Why are you here? The worst answer you could possibly give is that you are here because you hope to deliver your simplified sped up dynamic console-action related version of a roleplaying game where instead of being careful and examining the organic nature of a character and its long term struggle to become more powerful, the whole experience is boiled down to resemble an arcade game with mega powerups and timed dungeons and a reward structure that can be summarized on the side of the wooden cabinet.

And that's the answer Jay Wilson and Josh Mosquiera gave, and their direction of the game was placed up on an ivory pedestal and that's the game we got.

And that's what is so tragic. Because at the very essence of your questioning and their vision, the game does not ask "what more can I become?"

it asks "what details and features can we remove, and what can we ignore and what can we delete?" and it answers with no grace whatsoever. it just removes and deletes and reduces and purges. and then because it appeals to a FAR wider player base that does not care about the expansion or enrichment of their experience, they DEFEND what the game has become, something they themselves enjoy: A far more simplified and stripped down edition of itself.

It's disgusting really....
I am still here because i like D3 like it is (minus the balancing issues). I don't expect them to change key-elements after 3+ years.

There is no point arguing how cool it would be if your motorcycle would have 4 tires, a few doors and a roof ... if you really want to drive a car then you bought the wrong vehicle.

Why are you here ? It sounds like you are tired of the current game and want the devs to change it slowly into another game ... thats not going to happen.
That´s really a kid´s post.
Do you realise how many "if --> then"s Blizzard would have to consider? A poison burping fire bat, an ice crapping fire hydra, a fire trail pulling whirlwind barb, a multishot scattering lightnings... and so on.
Just why? What would this add to the game? i´d be happy enough if we could somehow change the element of a rune so we could define the elemental % on our skills better.
wow shurgosa, so much truth, and yet the fanboys will still downvote that very well constructed (and truth) post.
05/24/2016 06:13 AMPosted by QuadWord
The original plan for D3 was to have thousands of different builds. There was no room for permanence/consequences. The whole design of D3 is about hack&slay, experimenting with builds and get into action with friends ... and not RPG. After 3+ years of D3 you either like the arcade style or you move on to other games.Maybe you just chose to play the wrong game.


Now, using your reply back to you.

Has D3 got thousands and thousands of builds? Has it got more end-game builds than D2?

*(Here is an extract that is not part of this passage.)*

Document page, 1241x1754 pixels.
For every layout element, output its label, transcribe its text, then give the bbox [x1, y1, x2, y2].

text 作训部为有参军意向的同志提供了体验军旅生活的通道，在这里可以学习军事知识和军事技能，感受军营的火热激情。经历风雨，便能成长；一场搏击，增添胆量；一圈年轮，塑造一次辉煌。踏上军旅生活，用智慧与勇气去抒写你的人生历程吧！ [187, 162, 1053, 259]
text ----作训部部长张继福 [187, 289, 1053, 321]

What 'experimentation' do you get to do? your told what to play by the sets

I didn't play this for 3+ years, it was nowhere near good enough to warrant that playtime or in-depth enough to keep my attention. I chose NOT to play the wrong game, and I'm here as I have nothing better to do at work and I'm a passionate fan to the FRANCHISE (not this game), as well as just amusing myself watching the devs attempt to fix this mess
pawlie, the only fanboys here are you and shurgosa (and those other trolls)

this obviously isnt the game for you thus its better for everyone if you would just leave the game and the forums for good
05/24/2016 07:11 AMPosted by pawlie


Has D3 got thousands and thousands of builds? Has it got more end-game builds than D2?